Leveraging Transcriptomics-Based Approaches to Enhance Genomic Prediction: Integrating SNPs and gene-networks for Cotton Fibre Quality Improvement

Nima Khalilisamani,Zitong Li,Filomena A. Pettolino,Philippe Moncuquet,Antonio Reverter,Colleen P. MacMillan
DOI: https://doi.org/10.1101/2024.02.14.580398
2024-02-19
Abstract:The cotton genome contains ∼ 80K protein-coding genes, making precision breeding for complex traits a challenge. This study tested biology-informed approaches to improve genomic prediction (GP) accuracy for cotton fibre traits to help accelerate precision breeding of valuable traits. The study’s foundational approach was the use of RNA-seq data from key time points during fibre development, namely fibre cells undergoing primary, transition, and secondary wall development. The test approaches included using a range of summary statistics from RNA-seq analysis such as gene Differential Expression (DE). The three test approaches included DE genes overall, target pairwise DE lists informed by gene functional annotation, and finally, gene-network-clusters created based on Partial Correlation and Information Theory (PCIT) as the prior information in Bayesian GP models. The most promising improvements in GP accuracy were at the level of ∼ 5% increase by using PCIT-based gene-network clusters as the prior knowledge network neighbours of key genes, and for the traits of cotton fibre Elongation and Strength. These results indicate that there is scope to help improve precision breeding of target traits by incorporating biology-based inference into GP models, and points to specific approaches to achieve this.
Genomics
What problem does this paper attempt to address?

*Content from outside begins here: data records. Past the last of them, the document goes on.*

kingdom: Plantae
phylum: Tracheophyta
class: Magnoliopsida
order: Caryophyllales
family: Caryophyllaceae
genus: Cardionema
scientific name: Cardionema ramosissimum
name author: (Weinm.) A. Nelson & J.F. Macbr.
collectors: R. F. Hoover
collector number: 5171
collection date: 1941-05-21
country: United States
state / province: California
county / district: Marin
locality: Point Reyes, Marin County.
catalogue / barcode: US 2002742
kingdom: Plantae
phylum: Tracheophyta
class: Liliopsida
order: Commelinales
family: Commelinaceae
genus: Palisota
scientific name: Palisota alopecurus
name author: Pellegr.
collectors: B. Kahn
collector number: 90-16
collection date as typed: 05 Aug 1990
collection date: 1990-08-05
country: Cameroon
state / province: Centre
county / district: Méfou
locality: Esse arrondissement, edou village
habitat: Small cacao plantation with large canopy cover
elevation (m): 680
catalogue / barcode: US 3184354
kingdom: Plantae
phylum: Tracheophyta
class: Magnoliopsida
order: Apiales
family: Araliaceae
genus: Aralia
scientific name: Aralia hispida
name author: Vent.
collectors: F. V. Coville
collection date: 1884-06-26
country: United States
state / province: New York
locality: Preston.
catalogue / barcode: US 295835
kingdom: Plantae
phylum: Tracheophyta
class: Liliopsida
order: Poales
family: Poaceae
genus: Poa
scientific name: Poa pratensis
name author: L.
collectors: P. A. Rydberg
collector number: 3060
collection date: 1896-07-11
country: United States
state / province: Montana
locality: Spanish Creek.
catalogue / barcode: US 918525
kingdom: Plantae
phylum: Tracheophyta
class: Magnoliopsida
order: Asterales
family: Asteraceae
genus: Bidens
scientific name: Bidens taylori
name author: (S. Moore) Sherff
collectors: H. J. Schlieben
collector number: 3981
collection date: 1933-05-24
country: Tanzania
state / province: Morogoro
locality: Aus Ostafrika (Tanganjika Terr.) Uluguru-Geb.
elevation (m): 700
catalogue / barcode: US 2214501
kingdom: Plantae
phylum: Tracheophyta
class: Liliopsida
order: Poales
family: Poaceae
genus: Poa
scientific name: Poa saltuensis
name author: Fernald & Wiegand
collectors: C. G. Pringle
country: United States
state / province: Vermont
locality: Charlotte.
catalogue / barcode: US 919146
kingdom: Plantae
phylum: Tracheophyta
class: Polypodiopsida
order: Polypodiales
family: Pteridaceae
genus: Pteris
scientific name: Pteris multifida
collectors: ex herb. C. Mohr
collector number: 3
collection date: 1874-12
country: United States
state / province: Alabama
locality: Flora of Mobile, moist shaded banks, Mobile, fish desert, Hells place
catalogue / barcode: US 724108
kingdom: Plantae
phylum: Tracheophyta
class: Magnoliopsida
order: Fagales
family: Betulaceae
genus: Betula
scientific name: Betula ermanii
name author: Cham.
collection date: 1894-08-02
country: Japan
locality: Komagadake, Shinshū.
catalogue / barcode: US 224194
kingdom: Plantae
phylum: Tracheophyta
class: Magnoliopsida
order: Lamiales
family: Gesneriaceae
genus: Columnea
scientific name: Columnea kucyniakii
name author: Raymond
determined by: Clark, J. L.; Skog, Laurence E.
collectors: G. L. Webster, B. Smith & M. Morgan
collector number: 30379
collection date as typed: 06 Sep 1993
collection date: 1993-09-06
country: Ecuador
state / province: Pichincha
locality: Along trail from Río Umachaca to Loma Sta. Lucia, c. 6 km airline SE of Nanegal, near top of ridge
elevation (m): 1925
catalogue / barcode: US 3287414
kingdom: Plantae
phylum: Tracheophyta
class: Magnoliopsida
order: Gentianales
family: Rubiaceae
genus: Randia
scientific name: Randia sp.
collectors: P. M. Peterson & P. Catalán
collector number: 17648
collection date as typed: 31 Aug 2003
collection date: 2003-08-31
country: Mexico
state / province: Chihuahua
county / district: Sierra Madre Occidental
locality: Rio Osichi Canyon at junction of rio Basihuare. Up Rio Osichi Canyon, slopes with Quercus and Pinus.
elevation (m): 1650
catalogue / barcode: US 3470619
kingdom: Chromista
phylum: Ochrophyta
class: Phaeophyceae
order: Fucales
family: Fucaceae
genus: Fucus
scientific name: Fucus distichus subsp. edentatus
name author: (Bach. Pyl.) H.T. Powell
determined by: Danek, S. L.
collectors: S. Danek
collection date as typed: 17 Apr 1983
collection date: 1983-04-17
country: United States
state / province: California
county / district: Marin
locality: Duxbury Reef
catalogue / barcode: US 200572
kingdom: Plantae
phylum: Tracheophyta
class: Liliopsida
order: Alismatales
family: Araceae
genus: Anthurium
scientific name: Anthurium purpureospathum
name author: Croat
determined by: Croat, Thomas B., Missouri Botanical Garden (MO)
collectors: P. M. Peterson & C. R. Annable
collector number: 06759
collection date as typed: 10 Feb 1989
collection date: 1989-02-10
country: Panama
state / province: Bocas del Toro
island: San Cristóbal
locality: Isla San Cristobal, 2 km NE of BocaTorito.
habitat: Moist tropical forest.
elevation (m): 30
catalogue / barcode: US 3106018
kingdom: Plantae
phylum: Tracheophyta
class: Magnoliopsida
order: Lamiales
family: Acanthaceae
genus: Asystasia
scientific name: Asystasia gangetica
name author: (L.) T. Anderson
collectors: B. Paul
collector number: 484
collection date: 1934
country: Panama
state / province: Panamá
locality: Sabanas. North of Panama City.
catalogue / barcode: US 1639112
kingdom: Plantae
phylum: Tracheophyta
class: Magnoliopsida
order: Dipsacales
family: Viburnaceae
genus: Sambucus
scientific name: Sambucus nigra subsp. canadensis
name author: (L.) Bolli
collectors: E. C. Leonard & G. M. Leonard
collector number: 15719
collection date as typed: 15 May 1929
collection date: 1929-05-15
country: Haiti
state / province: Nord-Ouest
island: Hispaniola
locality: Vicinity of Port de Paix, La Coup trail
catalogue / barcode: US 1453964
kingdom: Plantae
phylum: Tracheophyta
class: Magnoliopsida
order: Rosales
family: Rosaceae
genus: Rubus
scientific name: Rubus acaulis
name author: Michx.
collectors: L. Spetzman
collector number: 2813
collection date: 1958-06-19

The main problem that this paper attempts to solve is to improve the accuracy of genomic prediction (GP) of cotton fiber quality traits, so as to accelerate the selection process of valuable traits in cotton breeding. Specifically, the research aims to improve the prediction accuracy of key traits such as cotton fiber length, strength and elongation rate by integrating transcriptomics data (such as differential expression gene analysis and gene network analysis) into the genomic prediction model. The paper explores different methods, including using differentially expressed genes (DE genes), target pairwise differential expression lists based on gene function annotation, and gene network clusters constructed based on partial correlation and information theory (PCIT) as prior information, to optimize Bayesian genomic prediction models (Bayesian GP models). The research shows that using PCIT - based gene network clusters as prior - knowledge neighbors of key genes can significantly improve the accuracy of genomic prediction, especially in terms of cotton fiber elongation rate and strength. These results indicate that incorporating biologically - based inferences into genomic prediction models is helpful for improving the precision breeding strategies of target traits.